[Extracted records]
::::::
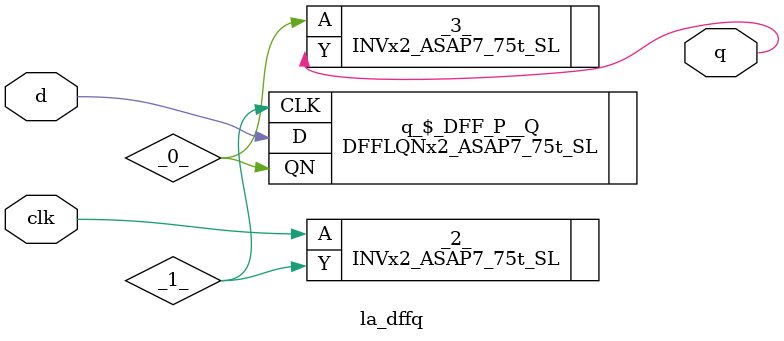
<source format=v>
/* Generated by Yosys 0.37 (git sha1 a5c7f69ed, clang 14.0.0-1ubuntu1.1 -fPIC -Os) */

module la_dffq(d, clk, q);
  wire _0_;
  wire _1_;
  input clk;
  wire clk;
  input d;
  wire d;
  output q;
  wire q;
  INVx2_ASAP7_75t_SL _2_ (
    .A(clk),
    .Y(_1_)
  );
  INVx2_ASAP7_75t_SL _3_ (
    .A(_0_),
    .Y(q)
  );
  DFFLQNx2_ASAP7_75t_SL \q_$_DFF_P__Q  (
    .CLK(_1_),
    .D(d),
    .QN(_0_)
  );
endmodule

</source>
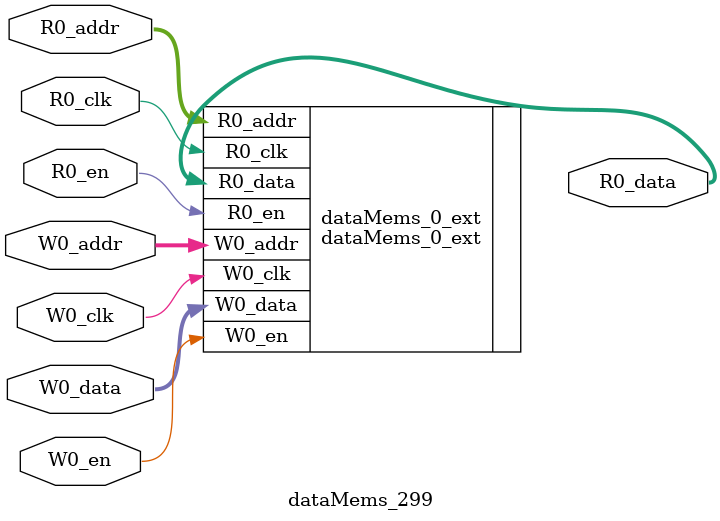
<source format=sv>
`ifndef RANDOMIZE
  `ifdef RANDOMIZE_REG_INIT
    `define RANDOMIZE
  `endif // RANDOMIZE_REG_INIT
`endif // not def RANDOMIZE
`ifndef RANDOMIZE
  `ifdef RANDOMIZE_MEM_INIT
    `define RANDOMIZE
  `endif // RANDOMIZE_MEM_INIT
`endif // not def RANDOMIZE

`ifndef RANDOM
  `define RANDOM $random
`endif // not def RANDOM

// Users can define 'PRINTF_COND' to add an extra gate to prints.
`ifndef PRINTF_COND_
  `ifdef PRINTF_COND
    `define PRINTF_COND_ (`PRINTF_COND)
  `else  // PRINTF_COND
    `define PRINTF_COND_ 1
  `endif // PRINTF_COND
`endif // not def PRINTF_COND_

// Users can define 'ASSERT_VERBOSE_COND' to add an extra gate to assert error printing.
`ifndef ASSERT_VERBOSE_COND_
  `ifdef ASSERT_VERBOSE_COND
    `define ASSERT_VERBOSE_COND_ (`ASSERT_VERBOSE_COND)
  `else  // ASSERT_VERBOSE_COND
    `define ASSERT_VERBOSE_COND_ 1
  `endif // ASSERT_VERBOSE_COND
`endif // not def ASSERT_VERBOSE_COND_

// Users can define 'STOP_COND' to add an extra gate to stop conditions.
`ifndef STOP_COND_
  `ifdef STOP_COND
    `define STOP_COND_ (`STOP_COND)
  `else  // STOP_COND
    `define STOP_COND_ 1
  `endif // STOP_COND
`endif // not def STOP_COND_

// Users can define INIT_RANDOM as general code that gets injected into the
// initializer block for modules with registers.
`ifndef INIT_RANDOM
  `define INIT_RANDOM
`endif // not def INIT_RANDOM

// If using random initialization, you can also define RANDOMIZE_DELAY to
// customize the delay used, otherwise 0.002 is used.
`ifndef RANDOMIZE_DELAY
  `define RANDOMIZE_DELAY 0.002
`endif // not def RANDOMIZE_DELAY

// Define INIT_RANDOM_PROLOG_ for use in our modules below.
`ifndef INIT_RANDOM_PROLOG_
  `ifdef RANDOMIZE
    `ifdef VERILATOR
      `define INIT_RANDOM_PROLOG_ `INIT_RANDOM
    `else  // VERILATOR
      `define INIT_RANDOM_PROLOG_ `INIT_RANDOM #`RANDOMIZE_DELAY begin end
    `endif // VERILATOR
  `else  // RANDOMIZE
    `define INIT_RANDOM_PROLOG_
  `endif // RANDOMIZE
`endif // not def INIT_RANDOM_PROLOG_

// Include register initializers in init blocks unless synthesis is set
`ifndef SYNTHESIS
  `ifndef ENABLE_INITIAL_REG_
    `define ENABLE_INITIAL_REG_
  `endif // not def ENABLE_INITIAL_REG_
`endif // not def SYNTHESIS

// Include rmemory initializers in init blocks unless synthesis is set
`ifndef SYNTHESIS
  `ifndef ENABLE_INITIAL_MEM_
    `define ENABLE_INITIAL_MEM_
  `endif // not def ENABLE_INITIAL_MEM_
`endif // not def SYNTHESIS

module dataMems_299(	// @[generators/ara/src/main/scala/UnsafeAXI4ToTL.scala:365:62]
  input  [4:0]  R0_addr,
  input         R0_en,
  input         R0_clk,
  output [66:0] R0_data,
  input  [4:0]  W0_addr,
  input         W0_en,
  input         W0_clk,
  input  [66:0] W0_data
);

  dataMems_0_ext dataMems_0_ext (	// @[generators/ara/src/main/scala/UnsafeAXI4ToTL.scala:365:62]
    .R0_addr (R0_addr),
    .R0_en   (R0_en),
    .R0_clk  (R0_clk),
    .R0_data (R0_data),
    .W0_addr (W0_addr),
    .W0_en   (W0_en),
    .W0_clk  (W0_clk),
    .W0_data (W0_data)
  );
endmodule


</source>
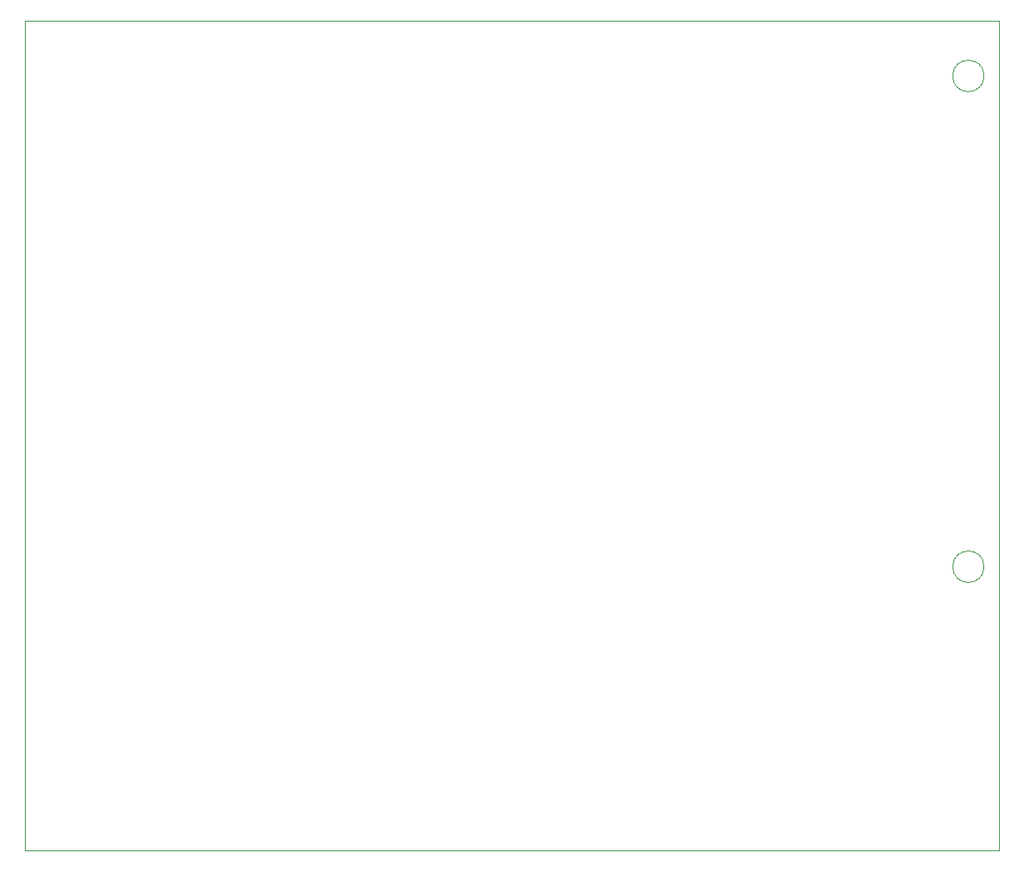
<source format=gbr>
%TF.GenerationSoftware,KiCad,Pcbnew,(6.0.7)*%
%TF.CreationDate,2023-04-15T21:14:02+02:00*%
%TF.ProjectId,LED board,4c454420-626f-4617-9264-2e6b69636164,rev?*%
%TF.SameCoordinates,Original*%
%TF.FileFunction,Profile,NP*%
%FSLAX46Y46*%
G04 Gerber Fmt 4.6, Leading zero omitted, Abs format (unit mm)*
G04 Created by KiCad (PCBNEW (6.0.7)) date 2023-04-15 21:14:02*
%MOMM*%
%LPD*%
G01*
G04 APERTURE LIST*
%TA.AperFunction,Profile*%
%ADD10C,0.100000*%
%TD*%
G04 APERTURE END LIST*
D10*
X117094000Y-150114000D02*
X216408000Y-150114000D01*
X216408000Y-150114000D02*
X216408000Y-65532000D01*
X216408000Y-65532000D02*
X117094000Y-65532000D01*
X117094000Y-65532000D02*
X117094000Y-150114000D01*
X214884000Y-71120000D02*
G75*
G03*
X214884000Y-71120000I-1600000J0D01*
G01*
X214884000Y-121158000D02*
G75*
G03*
X214884000Y-121158000I-1600000J0D01*
G01*
M02*

</source>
::::::
**PROBLEM TO SOLVE:** Search the data above for the word "modules" and show every line that has it.

**EXERCISE RESPONSE:**
// initializer block for modules with registers.
// Define INIT_RANDOM_PROLOG_ for use in our modules below.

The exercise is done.